> _Extracted material_
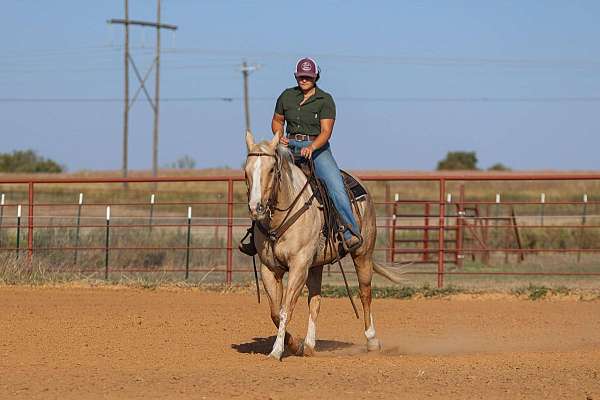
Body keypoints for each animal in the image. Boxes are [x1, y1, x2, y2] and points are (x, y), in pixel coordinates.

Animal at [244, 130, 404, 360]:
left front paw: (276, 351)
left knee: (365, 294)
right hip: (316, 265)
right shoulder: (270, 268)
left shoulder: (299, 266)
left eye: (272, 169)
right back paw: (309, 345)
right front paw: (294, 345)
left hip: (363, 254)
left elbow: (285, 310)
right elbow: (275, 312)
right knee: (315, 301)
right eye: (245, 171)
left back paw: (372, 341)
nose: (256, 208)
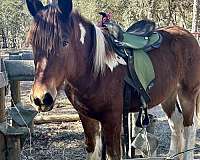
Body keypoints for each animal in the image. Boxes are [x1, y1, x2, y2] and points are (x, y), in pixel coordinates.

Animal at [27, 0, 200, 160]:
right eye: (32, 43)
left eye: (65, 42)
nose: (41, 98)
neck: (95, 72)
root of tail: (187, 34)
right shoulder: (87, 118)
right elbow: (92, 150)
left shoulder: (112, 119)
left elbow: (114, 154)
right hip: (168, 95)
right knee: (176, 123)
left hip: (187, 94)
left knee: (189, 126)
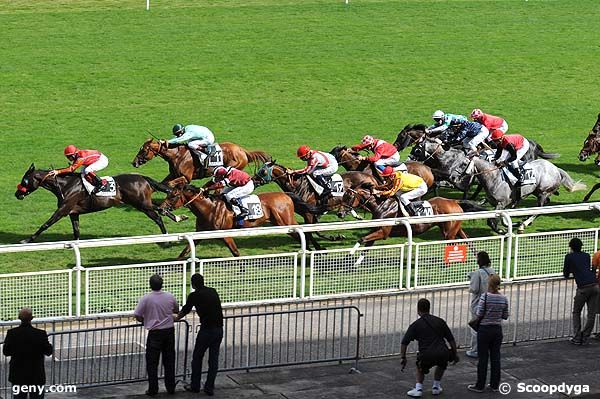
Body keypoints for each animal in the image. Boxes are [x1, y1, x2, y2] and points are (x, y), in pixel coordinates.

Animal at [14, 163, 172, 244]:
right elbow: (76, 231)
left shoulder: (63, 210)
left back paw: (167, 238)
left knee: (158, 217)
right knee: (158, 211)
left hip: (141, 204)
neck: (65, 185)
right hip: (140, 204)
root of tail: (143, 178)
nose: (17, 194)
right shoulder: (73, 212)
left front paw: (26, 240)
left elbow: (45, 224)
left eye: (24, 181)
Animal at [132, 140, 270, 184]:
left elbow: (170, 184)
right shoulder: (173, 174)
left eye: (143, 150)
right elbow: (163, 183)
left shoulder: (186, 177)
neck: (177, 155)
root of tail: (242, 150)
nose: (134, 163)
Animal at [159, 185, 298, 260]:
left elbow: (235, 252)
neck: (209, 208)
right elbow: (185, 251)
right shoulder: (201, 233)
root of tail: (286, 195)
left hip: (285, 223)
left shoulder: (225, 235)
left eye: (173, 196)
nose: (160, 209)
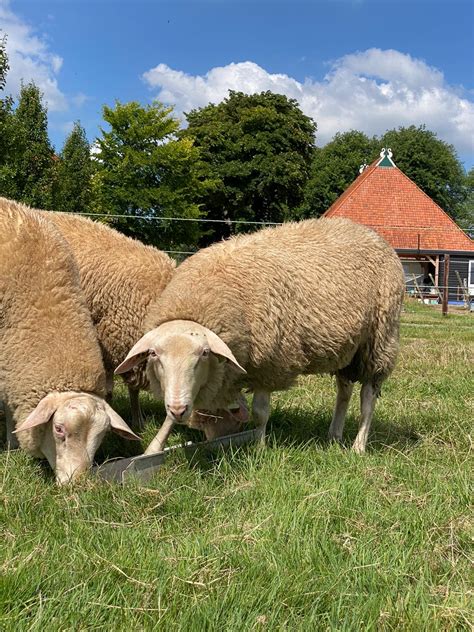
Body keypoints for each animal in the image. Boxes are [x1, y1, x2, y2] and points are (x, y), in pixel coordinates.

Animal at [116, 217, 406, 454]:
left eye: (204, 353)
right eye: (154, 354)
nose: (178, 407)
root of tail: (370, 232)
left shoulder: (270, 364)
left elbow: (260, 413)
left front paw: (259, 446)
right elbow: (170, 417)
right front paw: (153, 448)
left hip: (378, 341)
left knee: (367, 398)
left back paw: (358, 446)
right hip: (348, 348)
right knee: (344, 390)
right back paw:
--
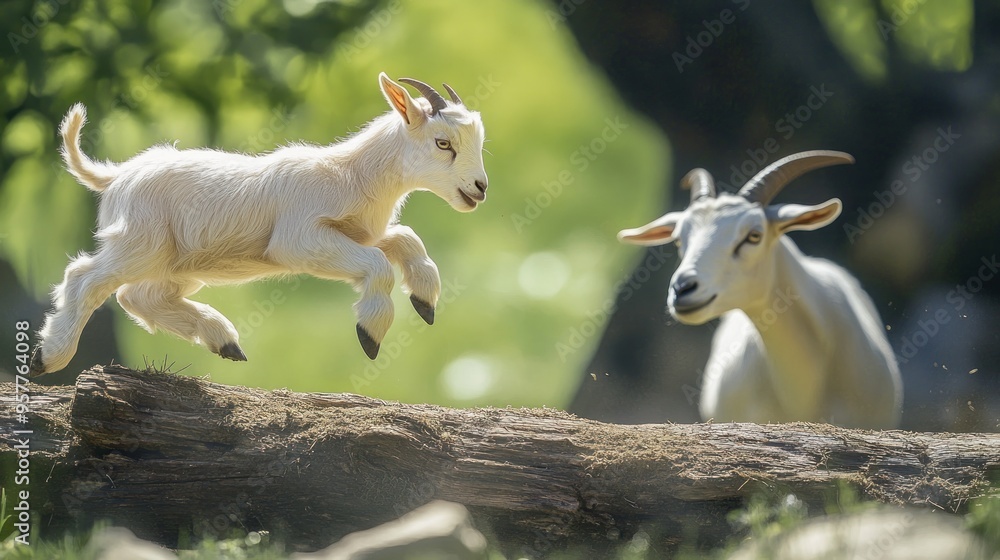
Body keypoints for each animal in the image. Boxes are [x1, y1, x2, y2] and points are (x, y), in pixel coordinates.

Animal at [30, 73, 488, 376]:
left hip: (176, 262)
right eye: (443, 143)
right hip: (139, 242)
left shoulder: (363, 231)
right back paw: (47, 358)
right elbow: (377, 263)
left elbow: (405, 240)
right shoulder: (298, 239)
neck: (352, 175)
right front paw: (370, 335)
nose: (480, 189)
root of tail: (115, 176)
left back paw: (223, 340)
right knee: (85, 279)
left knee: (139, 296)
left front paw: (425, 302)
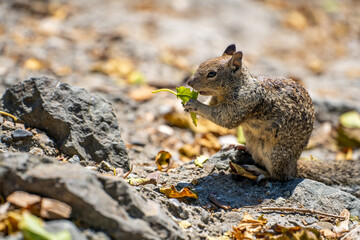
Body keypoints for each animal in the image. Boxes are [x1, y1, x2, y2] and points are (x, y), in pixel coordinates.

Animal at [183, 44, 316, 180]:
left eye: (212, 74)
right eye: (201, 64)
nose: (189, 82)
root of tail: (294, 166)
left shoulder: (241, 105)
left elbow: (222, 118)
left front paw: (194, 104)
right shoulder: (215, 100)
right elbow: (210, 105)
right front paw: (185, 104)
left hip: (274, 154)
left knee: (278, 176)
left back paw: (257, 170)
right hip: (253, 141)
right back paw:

> _Brief_
Keep to the lines above from the line with "left hip: (363, 254)" to the line with "right knee: (176, 123)", and set down exactly those, inclusive, with nothing else and every picture left out.

> _Exercise answer_
left hip: (363, 254)
left elbow: (285, 310)
right elbow: (275, 312)
right knee: (315, 301)
right eye: (245, 171)
left back paw: (372, 341)
nose: (256, 208)
Body keypoints for each animal in the image. Boxes are [x1, y1, x2, y2] and points are (x, y), in pixel coordinates.

Animal at [27, 0, 200, 160]:
right eye: (32, 43)
left eye: (65, 42)
nose: (41, 98)
neck: (95, 72)
root of tail: (187, 34)
right shoulder: (87, 118)
right elbow: (92, 150)
left shoulder: (112, 119)
left elbow: (114, 154)
right hip: (168, 95)
right knee: (176, 123)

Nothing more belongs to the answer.